# "Police Academy"-Star "Hightower" Bubba Smith gestorben



## AMUN (4 Aug. 2011)

Der ehemalige NFL-Spieler und Schauspieler Bubba Smith ist in Los Angeles im Alter von 66 Jahren gestorben.





Als die Polizei nach einem Anruf gegen 13:00 Uhr in seinem Haus erschien, konnte Smith nur noch tot aufgefunden werden. Die genaue Todesursache ist noch unbekannt, es wird allerdings davon ausgegangen, dass er eines natürlichen Todes gestorben ist.

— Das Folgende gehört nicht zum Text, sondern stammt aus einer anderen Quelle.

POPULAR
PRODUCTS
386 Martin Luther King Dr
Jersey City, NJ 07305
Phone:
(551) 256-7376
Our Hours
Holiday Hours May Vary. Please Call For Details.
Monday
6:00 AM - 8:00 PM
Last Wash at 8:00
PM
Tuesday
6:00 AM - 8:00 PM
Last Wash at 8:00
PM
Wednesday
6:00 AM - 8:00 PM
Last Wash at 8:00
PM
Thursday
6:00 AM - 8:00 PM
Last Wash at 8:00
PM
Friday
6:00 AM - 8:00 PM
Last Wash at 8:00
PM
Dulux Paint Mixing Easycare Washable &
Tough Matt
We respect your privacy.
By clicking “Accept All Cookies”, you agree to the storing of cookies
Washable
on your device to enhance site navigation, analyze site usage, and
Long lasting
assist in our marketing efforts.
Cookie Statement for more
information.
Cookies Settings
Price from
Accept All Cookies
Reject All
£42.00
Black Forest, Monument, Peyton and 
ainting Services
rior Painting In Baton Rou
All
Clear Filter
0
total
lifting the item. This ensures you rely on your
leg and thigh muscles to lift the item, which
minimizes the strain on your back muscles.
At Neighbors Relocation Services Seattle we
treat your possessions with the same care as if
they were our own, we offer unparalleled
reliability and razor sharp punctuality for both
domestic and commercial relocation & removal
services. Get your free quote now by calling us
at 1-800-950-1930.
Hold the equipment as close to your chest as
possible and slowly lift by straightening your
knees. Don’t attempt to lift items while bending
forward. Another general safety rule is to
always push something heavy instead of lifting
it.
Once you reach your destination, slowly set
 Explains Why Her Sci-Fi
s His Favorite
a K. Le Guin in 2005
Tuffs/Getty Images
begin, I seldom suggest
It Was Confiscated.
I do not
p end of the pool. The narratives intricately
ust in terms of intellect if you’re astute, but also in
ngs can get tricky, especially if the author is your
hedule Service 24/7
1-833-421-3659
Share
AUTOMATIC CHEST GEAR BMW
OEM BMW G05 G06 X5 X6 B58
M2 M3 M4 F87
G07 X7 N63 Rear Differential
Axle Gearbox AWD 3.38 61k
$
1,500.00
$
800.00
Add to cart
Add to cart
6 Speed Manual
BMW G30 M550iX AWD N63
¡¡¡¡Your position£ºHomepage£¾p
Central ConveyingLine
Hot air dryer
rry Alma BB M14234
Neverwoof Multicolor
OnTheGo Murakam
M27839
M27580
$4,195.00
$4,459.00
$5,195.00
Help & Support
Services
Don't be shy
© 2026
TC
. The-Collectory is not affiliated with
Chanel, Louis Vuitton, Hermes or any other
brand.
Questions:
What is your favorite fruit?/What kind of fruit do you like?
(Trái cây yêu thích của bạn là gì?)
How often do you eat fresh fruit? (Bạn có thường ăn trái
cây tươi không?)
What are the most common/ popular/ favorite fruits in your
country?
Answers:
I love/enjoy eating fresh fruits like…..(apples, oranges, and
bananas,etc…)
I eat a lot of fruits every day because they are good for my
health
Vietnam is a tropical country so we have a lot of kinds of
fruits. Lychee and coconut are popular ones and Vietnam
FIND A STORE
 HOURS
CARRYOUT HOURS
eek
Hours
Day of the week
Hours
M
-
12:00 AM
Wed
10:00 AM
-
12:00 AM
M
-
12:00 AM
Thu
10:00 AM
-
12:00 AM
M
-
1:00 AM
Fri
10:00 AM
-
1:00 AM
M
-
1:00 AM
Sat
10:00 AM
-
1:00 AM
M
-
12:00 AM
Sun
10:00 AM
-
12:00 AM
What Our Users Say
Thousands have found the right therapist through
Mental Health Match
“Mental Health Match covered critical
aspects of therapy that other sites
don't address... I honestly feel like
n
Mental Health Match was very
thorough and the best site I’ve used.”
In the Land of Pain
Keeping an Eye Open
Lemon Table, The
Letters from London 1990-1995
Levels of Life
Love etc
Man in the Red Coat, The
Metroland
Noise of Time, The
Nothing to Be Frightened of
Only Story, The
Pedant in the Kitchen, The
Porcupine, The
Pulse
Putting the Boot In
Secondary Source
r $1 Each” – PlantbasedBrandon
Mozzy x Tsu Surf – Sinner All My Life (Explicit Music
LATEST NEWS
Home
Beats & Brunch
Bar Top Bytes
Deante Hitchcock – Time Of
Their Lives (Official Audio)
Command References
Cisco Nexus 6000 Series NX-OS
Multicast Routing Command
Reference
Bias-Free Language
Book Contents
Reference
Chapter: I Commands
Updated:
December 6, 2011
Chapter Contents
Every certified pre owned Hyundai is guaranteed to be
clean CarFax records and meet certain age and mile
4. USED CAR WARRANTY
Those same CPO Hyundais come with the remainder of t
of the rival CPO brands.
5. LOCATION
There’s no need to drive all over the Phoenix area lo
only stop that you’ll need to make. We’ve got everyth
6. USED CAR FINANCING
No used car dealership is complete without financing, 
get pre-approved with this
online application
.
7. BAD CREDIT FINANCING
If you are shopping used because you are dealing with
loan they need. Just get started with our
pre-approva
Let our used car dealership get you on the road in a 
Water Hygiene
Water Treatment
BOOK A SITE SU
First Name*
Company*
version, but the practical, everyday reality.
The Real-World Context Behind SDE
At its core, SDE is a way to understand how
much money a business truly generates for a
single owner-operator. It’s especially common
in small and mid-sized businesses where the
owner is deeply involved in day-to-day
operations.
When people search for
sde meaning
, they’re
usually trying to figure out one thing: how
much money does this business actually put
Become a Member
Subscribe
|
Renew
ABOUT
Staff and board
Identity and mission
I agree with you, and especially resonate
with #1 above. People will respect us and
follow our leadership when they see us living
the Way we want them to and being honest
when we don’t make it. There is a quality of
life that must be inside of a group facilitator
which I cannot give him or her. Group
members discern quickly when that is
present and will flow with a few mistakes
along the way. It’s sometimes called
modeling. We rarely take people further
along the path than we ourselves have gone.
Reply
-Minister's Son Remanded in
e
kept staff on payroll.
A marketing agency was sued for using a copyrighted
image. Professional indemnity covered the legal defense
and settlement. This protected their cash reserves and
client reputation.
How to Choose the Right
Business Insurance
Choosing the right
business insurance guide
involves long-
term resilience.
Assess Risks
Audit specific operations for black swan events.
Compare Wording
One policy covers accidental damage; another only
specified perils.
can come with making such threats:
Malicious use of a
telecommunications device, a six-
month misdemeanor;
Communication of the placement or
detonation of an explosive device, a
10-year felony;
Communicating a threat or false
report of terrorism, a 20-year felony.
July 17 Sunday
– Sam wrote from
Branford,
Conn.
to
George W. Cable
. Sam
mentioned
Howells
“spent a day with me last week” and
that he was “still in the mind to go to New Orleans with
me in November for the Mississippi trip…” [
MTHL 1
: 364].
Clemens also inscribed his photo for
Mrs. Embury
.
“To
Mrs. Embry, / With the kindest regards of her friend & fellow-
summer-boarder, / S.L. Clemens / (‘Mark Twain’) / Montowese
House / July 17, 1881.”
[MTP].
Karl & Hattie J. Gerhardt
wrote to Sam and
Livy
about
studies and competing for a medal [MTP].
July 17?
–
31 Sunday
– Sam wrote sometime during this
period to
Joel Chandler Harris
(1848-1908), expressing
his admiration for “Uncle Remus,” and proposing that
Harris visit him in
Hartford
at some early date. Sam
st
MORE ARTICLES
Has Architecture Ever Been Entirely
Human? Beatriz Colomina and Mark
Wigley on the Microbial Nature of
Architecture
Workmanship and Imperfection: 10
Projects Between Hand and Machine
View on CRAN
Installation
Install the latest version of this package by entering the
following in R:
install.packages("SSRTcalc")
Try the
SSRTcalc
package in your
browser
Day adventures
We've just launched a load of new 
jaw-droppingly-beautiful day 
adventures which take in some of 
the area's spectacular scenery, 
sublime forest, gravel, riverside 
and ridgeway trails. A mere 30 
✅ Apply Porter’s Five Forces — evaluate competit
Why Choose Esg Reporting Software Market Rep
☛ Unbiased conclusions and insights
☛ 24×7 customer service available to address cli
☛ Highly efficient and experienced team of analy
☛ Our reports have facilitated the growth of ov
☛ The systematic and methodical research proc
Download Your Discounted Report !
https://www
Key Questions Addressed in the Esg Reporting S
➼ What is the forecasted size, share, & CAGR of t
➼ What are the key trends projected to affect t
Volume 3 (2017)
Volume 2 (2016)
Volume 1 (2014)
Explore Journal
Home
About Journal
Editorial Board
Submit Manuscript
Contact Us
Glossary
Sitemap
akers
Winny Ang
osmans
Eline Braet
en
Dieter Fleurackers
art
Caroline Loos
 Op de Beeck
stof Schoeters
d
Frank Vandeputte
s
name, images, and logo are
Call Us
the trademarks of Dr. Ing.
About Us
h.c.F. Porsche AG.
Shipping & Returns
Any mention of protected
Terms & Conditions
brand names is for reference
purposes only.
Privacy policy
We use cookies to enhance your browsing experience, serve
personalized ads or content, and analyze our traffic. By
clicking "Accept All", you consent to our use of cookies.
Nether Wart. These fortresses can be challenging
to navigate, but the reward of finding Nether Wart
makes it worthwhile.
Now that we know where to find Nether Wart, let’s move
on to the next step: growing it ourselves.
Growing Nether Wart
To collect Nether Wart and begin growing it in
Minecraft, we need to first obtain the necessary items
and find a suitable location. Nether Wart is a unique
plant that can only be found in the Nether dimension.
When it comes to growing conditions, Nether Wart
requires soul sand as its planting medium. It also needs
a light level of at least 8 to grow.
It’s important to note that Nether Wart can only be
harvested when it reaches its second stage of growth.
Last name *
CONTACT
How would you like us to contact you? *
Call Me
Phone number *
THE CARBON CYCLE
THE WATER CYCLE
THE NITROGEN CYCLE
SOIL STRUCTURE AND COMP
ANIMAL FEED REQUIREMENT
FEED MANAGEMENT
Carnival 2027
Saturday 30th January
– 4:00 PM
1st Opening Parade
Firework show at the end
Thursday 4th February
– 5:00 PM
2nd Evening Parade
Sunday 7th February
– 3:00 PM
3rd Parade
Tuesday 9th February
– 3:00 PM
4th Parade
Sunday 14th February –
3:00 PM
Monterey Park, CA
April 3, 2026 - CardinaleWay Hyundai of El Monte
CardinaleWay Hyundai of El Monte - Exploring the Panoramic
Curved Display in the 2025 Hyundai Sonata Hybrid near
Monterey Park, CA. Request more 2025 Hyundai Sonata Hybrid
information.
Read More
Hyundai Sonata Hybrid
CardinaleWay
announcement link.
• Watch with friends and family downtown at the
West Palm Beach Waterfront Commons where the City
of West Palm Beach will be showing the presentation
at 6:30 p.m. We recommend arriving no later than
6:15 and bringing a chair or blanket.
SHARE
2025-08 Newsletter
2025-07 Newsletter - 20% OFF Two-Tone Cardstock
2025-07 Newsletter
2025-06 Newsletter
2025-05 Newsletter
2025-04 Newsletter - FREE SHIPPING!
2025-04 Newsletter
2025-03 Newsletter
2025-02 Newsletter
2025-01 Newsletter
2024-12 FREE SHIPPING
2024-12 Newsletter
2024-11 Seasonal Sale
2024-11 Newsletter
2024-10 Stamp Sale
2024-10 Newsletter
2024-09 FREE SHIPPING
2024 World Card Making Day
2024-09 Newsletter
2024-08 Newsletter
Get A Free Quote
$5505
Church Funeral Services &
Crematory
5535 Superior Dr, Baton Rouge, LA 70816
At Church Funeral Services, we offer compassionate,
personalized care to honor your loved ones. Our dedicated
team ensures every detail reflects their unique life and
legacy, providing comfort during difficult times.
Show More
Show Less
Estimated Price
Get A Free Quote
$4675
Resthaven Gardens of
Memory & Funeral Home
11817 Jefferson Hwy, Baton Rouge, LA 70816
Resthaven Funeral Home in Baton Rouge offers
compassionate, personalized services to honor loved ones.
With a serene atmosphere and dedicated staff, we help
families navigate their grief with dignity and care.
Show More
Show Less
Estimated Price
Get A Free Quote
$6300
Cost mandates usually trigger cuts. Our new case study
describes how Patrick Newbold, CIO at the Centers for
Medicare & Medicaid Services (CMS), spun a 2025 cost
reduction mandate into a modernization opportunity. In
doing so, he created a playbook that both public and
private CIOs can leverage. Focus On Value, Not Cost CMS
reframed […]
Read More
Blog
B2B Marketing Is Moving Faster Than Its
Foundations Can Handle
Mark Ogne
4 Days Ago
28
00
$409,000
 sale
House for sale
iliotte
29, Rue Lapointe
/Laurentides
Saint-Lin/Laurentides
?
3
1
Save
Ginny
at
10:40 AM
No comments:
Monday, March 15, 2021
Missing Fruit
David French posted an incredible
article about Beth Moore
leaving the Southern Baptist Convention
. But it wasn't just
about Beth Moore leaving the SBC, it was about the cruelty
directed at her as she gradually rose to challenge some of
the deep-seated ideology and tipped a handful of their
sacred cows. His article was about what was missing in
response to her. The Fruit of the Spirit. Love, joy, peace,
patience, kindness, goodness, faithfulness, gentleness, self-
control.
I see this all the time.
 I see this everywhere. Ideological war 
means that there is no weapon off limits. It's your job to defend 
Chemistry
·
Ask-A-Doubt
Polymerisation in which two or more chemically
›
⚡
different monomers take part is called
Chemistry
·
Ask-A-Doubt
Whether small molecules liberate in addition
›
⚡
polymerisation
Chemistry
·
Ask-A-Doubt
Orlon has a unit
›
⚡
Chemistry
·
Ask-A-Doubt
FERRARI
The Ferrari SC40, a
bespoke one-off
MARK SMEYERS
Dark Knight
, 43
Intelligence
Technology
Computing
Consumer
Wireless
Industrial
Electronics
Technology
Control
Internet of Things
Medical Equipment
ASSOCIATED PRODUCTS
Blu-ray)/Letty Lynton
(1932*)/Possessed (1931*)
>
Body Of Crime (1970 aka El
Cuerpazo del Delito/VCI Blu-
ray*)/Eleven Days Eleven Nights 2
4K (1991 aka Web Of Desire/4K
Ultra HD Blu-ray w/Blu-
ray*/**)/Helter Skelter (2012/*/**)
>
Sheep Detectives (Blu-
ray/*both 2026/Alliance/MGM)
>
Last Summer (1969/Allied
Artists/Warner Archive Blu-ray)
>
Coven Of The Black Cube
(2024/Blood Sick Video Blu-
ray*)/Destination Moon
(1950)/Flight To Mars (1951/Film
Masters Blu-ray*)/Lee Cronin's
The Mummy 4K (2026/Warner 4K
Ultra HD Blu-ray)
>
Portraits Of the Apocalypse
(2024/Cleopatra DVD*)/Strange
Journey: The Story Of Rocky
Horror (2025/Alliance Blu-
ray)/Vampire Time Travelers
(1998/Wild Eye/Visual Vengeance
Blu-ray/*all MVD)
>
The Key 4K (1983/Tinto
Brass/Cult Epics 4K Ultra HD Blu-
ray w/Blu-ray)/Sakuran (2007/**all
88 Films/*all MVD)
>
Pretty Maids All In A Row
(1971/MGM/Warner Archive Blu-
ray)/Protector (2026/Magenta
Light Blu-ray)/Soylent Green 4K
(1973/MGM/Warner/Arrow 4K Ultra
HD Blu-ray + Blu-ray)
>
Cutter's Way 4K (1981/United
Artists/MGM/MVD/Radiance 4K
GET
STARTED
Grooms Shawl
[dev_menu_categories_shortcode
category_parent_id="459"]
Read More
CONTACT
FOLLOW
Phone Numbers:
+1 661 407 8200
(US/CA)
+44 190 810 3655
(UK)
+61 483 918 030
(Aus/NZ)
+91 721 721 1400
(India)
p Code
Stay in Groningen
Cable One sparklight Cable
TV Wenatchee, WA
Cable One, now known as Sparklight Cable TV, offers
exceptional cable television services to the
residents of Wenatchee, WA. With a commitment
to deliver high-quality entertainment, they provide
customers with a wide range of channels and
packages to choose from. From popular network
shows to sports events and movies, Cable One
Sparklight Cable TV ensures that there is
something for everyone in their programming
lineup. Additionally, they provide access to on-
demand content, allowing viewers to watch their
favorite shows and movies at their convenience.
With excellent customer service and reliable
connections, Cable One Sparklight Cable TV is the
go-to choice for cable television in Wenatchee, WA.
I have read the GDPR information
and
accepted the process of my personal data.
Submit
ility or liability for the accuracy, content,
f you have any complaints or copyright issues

Smith begann 1967 seine Karriere als Verteidiger bei den Baltimore Colts. Insgesamt spielte er neun Jahre in der NFL. In Deutschland wurde er vor allem in seiner Rolle des Polizisten "Moses Hightower" in der "Police Academy"-Reihe bekannt.


----------



## Q (4 Aug. 2011)

R.i.p. ...


----------



## Franky70 (4 Aug. 2011)

"Police Academy", da werden bei mir Erinnerungen an die 80`er wach.
RIP, langer Mann.


----------



## JayP (6 Aug. 2011)

Echt schade!

Aber jetzt sind wenigstens Hightower und Tackleberry wieder zusammen


----------



## punkerali (6 Aug. 2011)

sterben muss jeder mal
R.I.P


----------



## Franky70 (7 Aug. 2011)

punkerali schrieb:


> sterben muss jeder mal
> R.I.P


Echt jetzt???! 
Und ich dachte, es sterben immer nur die Anderen (so war es bisher ja auch)...


----------